Après une courte pause, Bluewater fit ses derniers adieux à son capitaine, et Stowel se retira. Une vingtaine de minutes se passèrent dans un profond silence, et pendant tout ce temps sir Gervais ne fit pas le moindre mouvement, croyant que son ami sommeillait. Mais il était décidé que Bluewater ne sommeillerait plus avant de s’endormir du sommeil de la mort.
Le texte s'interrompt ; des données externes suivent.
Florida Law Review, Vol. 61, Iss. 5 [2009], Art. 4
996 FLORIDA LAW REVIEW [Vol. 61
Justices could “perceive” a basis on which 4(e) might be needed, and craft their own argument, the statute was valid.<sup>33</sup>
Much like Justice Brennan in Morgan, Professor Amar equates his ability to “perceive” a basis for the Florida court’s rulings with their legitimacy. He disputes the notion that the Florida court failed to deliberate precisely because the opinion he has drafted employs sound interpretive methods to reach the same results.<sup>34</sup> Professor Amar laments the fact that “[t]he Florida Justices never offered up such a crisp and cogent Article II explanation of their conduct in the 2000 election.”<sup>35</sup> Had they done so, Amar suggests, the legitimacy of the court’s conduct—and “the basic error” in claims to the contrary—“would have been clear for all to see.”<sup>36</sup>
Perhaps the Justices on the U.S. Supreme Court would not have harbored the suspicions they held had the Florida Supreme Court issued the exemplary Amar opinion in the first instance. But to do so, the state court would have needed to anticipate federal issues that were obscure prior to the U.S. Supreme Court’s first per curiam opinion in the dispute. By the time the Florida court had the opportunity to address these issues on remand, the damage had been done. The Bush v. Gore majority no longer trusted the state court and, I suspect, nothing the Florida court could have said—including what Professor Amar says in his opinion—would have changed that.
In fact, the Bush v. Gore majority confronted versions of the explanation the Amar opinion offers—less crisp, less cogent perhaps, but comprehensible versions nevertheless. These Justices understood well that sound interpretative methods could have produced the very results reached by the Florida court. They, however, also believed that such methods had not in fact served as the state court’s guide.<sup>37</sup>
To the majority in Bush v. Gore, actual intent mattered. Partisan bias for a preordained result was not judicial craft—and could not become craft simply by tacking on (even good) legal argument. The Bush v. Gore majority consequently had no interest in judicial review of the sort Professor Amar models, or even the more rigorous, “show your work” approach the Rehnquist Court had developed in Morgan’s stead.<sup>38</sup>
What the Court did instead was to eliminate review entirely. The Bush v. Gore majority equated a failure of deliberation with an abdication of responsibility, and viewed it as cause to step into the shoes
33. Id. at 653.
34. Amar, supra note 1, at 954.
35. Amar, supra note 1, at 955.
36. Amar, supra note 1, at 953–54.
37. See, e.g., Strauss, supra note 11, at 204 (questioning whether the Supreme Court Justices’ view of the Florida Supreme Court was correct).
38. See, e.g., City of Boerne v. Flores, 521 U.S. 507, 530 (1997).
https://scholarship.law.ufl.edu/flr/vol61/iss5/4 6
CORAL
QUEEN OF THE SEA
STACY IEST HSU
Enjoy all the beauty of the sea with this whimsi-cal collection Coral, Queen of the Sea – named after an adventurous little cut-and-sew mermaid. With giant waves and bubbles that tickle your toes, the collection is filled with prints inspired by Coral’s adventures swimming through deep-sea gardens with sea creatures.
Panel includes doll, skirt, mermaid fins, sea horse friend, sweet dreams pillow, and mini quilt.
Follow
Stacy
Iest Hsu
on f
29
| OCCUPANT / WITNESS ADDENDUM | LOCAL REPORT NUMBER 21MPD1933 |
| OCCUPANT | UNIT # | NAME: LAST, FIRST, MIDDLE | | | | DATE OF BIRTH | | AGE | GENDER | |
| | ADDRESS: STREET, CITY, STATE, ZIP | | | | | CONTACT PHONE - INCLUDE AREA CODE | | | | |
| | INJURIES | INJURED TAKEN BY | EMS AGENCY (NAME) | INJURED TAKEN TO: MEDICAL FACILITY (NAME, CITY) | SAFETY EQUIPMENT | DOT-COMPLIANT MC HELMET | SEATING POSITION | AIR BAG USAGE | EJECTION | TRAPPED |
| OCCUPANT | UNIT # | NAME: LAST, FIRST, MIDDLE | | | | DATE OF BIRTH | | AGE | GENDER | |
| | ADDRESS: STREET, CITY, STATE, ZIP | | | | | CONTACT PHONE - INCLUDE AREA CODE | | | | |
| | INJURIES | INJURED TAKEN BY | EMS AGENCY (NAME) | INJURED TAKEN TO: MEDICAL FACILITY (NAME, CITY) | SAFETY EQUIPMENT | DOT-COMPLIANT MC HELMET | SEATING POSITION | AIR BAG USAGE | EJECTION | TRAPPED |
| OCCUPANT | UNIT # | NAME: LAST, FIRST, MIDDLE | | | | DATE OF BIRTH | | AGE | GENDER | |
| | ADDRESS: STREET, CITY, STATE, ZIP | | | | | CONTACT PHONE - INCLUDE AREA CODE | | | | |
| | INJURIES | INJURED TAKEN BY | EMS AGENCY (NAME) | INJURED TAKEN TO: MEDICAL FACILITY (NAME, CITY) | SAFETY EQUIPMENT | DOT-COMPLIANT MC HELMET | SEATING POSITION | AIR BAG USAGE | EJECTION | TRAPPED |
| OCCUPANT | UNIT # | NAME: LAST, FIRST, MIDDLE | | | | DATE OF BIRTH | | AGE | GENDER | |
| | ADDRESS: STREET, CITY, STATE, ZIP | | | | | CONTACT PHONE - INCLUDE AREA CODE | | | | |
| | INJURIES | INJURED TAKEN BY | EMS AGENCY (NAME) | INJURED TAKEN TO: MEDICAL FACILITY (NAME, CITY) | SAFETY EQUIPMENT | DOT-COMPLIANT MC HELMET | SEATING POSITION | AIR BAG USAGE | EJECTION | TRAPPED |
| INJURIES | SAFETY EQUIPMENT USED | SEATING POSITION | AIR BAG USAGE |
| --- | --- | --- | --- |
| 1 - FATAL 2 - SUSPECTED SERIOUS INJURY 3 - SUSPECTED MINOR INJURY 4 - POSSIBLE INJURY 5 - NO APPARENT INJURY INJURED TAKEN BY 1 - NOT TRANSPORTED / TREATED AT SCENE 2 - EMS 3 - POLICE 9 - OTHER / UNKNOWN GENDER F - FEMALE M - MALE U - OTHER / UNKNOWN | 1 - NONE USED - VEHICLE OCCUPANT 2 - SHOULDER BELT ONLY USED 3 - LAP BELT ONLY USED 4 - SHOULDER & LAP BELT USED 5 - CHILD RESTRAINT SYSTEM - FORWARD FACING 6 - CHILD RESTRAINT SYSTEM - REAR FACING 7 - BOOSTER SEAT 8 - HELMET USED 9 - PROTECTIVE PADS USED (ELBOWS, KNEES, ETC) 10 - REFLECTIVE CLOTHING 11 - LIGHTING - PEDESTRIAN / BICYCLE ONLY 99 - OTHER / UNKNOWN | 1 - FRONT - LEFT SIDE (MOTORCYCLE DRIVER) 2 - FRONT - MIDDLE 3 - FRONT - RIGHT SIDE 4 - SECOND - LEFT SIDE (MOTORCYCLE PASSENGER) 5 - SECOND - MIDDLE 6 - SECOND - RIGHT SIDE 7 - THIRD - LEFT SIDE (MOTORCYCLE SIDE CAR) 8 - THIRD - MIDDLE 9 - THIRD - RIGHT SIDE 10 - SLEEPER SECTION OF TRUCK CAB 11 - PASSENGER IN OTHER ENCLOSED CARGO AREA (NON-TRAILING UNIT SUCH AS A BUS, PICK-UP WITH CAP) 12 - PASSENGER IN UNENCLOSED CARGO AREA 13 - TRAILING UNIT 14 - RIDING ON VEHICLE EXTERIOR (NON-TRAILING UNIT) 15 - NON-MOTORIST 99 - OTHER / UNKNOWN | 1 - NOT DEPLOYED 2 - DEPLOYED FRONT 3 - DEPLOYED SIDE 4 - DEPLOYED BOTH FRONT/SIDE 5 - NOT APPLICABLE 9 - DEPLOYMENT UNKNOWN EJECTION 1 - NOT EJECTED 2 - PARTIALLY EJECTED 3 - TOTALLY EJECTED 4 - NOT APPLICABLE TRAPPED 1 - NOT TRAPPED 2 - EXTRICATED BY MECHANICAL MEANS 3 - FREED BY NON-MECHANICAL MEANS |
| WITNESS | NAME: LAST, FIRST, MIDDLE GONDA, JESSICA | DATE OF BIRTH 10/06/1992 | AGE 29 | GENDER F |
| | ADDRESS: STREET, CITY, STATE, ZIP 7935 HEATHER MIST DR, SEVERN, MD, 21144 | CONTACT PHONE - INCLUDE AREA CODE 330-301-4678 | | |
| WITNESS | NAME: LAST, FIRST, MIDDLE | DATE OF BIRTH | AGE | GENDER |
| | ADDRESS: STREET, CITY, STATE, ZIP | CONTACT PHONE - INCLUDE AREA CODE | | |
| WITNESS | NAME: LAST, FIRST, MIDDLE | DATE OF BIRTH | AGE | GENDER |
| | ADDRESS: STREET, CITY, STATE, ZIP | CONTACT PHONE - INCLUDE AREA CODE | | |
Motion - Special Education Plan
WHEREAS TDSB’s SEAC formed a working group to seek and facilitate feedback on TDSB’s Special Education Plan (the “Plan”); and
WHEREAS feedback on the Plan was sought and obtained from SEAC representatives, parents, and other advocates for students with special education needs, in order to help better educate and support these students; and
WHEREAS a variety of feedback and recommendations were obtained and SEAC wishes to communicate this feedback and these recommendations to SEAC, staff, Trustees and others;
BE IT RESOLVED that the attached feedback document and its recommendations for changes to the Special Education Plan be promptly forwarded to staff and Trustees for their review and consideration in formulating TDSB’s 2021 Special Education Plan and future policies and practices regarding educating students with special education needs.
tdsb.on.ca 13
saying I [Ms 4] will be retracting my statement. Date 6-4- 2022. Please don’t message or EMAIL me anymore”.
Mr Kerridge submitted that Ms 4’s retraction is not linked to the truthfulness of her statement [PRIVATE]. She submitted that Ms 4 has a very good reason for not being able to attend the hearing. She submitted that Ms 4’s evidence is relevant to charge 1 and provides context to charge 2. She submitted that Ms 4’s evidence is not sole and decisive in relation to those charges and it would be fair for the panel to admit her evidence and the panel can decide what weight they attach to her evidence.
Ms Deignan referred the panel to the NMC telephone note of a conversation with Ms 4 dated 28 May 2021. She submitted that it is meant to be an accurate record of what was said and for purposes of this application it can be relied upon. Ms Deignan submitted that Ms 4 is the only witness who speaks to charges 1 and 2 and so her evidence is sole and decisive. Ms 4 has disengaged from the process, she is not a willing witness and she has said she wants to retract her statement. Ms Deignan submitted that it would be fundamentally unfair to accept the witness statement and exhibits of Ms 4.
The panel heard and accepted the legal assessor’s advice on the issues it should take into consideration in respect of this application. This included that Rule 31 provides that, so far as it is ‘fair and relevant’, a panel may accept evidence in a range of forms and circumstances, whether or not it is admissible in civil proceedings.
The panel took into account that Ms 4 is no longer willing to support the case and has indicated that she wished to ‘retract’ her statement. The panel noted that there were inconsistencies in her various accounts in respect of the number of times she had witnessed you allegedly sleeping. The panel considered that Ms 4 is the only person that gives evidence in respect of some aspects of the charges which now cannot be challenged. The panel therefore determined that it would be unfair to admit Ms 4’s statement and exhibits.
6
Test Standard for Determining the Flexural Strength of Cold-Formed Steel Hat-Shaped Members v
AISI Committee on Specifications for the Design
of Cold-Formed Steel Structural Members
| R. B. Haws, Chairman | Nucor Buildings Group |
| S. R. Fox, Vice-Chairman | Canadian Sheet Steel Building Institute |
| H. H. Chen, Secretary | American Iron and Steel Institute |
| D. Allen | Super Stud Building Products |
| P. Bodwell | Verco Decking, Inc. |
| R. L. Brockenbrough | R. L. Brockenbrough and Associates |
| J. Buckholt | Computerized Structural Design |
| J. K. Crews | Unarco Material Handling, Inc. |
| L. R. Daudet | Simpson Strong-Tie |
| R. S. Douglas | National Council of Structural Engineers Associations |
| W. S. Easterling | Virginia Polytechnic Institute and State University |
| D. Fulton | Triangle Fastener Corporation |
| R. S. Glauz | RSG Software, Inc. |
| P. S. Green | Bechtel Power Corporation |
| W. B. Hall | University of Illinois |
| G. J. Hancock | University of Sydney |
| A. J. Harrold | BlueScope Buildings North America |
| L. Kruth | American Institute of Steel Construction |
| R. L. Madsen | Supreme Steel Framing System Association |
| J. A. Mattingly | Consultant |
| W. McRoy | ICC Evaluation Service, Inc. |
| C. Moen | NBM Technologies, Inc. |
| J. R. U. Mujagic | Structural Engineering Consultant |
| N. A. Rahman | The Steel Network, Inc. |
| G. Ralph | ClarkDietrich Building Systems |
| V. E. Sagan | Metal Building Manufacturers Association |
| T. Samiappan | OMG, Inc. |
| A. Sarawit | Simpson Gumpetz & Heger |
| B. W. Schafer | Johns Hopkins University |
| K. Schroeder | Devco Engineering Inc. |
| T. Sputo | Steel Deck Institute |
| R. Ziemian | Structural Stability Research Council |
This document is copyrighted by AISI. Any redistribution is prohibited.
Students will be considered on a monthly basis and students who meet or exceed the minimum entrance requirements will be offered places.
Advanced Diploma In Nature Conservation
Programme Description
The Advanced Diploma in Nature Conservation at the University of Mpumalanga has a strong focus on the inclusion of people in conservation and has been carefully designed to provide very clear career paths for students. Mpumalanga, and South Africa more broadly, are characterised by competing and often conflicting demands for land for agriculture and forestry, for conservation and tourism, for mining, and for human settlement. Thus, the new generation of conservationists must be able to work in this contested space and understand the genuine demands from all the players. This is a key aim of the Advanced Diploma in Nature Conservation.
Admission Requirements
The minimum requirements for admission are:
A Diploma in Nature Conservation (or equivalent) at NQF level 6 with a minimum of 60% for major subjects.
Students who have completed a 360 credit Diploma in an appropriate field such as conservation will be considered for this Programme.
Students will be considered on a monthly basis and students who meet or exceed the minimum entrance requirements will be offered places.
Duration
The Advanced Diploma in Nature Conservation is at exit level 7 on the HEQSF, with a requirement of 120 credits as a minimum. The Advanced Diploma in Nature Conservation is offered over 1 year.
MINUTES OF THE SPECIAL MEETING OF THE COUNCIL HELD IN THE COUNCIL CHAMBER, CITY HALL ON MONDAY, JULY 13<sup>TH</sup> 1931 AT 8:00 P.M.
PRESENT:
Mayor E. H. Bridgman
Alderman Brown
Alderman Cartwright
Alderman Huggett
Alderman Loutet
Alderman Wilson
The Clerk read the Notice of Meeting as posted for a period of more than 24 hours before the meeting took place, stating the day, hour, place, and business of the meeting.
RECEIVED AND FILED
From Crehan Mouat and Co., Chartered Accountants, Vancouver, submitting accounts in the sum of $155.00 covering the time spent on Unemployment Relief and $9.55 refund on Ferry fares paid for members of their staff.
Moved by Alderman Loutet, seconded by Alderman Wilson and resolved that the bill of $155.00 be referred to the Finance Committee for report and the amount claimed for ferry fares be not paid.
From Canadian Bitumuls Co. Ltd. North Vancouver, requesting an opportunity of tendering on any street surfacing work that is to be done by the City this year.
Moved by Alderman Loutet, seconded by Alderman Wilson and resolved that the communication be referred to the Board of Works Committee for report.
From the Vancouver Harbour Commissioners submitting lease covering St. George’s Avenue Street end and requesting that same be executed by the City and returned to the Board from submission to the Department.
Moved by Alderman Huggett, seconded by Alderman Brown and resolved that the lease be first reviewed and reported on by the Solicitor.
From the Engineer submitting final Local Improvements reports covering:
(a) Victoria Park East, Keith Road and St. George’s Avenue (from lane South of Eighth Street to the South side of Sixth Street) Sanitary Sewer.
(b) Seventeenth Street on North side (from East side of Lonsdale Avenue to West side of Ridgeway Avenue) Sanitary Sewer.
C’était l’esprit, qui avait toujours été plus actif que le corps, qui le soutenait ainsi, et qui donnait à son physique une impulsion et une force contre nature, mais qui ne pouvaient durer longtemps, et qui contribuèrent même à amener en lui une réaction qui accéléra le moment de sa dissolution. S’apercevant enfin que son ami ne dormait pas, sir Gervais s’approcha de son lit, et lui dit à demi-voix :

— Richard, il y a dans la chambre voisine quelqu’un qui désire vivement de vous voir. J’ai résiste même à ses larmes, croyant que vous étiez disposé à dormir.

— Je ne l’ai jamais été moins. Mon esprit me semble devenir plus vigoureux et plus lucide que jamais. Je crois que je ne dormirai plus, dans le sens que vous l’entendez. Quel que soit cet individu, faites-le entrer.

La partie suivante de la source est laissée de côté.